Julie, or the Hunter? The Hunter, or Julie? And what if the op didn't work out? Jesus. Gallant shifted his weight back and forth.
"Give me five minutes." He took a steadying breath. "I'm going to walk the perimeter. I'll have an answer when I get back."
Author's Note 95: The Devil And The Deep Blue
The game makes you make hard choices at times, but rarely does it apply things like reputational damage or other soldiers losing faith as consequences.
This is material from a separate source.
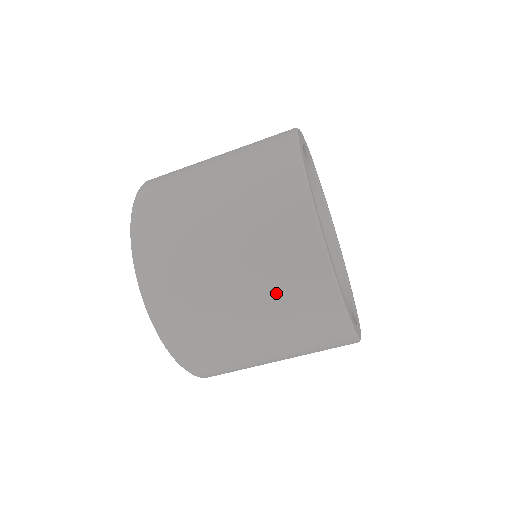
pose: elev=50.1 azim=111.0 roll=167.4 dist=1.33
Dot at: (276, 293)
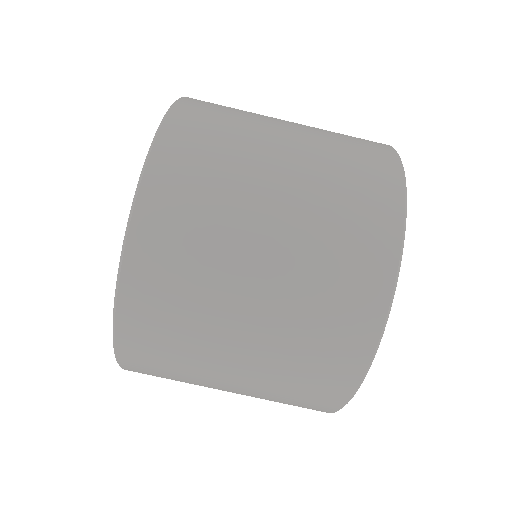
Dot at: (332, 182)
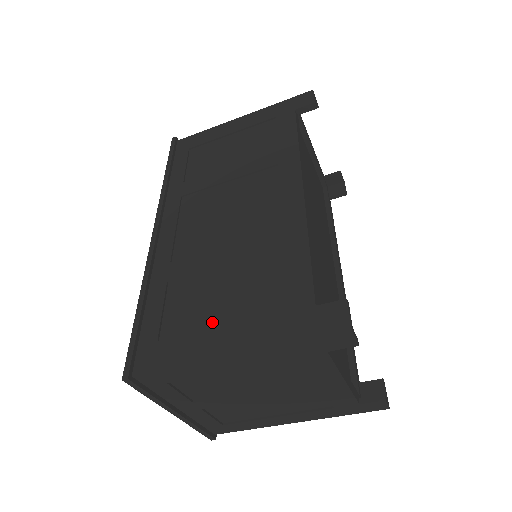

Here, Gallant is balancing a rescue mission and his chance to strike the Hunter's lair–which I honestly wish was a time-limited mission, as much as in a gameplay sense it benefits me more often than it doesn't that I can wait.
Only one more chapter of setup to go before we hit the season finale proper. At the end of this long season of trials, setbacks, failures, and losses, which path do you think Gallant's going to choose?